START EXTRACTED DATA

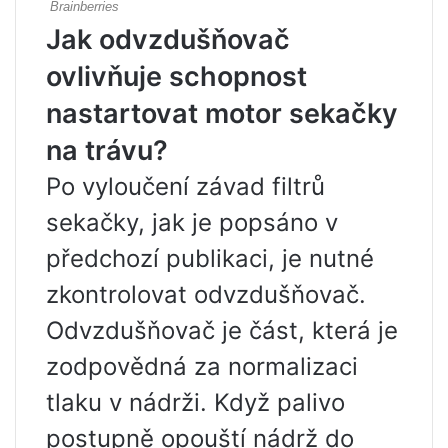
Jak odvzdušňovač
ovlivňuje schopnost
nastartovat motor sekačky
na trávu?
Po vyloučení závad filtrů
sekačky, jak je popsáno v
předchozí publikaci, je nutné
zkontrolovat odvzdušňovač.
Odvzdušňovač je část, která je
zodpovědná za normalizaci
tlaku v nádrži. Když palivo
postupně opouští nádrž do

END EXTRACTED DATA
START EXTRACTED DATA

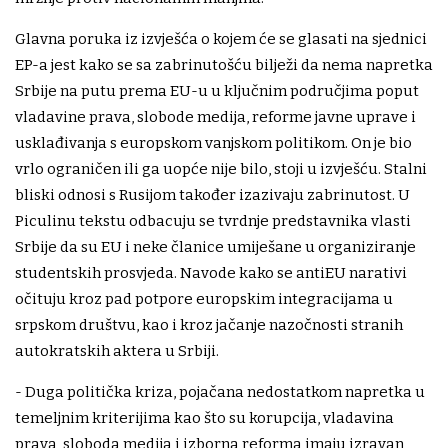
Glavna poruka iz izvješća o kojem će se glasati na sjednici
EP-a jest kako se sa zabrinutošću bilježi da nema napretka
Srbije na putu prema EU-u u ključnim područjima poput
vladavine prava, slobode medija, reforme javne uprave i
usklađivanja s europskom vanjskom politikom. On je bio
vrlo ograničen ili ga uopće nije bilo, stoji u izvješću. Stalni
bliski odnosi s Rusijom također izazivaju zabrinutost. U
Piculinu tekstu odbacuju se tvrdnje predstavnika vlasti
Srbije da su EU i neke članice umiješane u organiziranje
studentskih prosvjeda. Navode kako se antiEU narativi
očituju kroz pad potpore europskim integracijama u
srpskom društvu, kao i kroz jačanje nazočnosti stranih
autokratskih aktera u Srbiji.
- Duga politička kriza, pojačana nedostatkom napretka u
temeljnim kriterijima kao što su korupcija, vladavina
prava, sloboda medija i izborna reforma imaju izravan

END EXTRACTED DATA

**PROBLEM TO WORK ON:** Scan the listing above for the line that has "Po vyloučení závad filtrů", then copy exactly from that line through the line that has "postupně opouští nádrž do".

**YOUR SOLUTION:**
Po vyloučení závad filtrů
sekačky, jak je popsáno v
předchozí publikaci, je nutné
zkontrolovat odvzdušňovač.
Odvzdušňovač je část, která je
zodpovědná za normalizaci
tlaku v nádrži. Když palivo
postupně opouští nádrž do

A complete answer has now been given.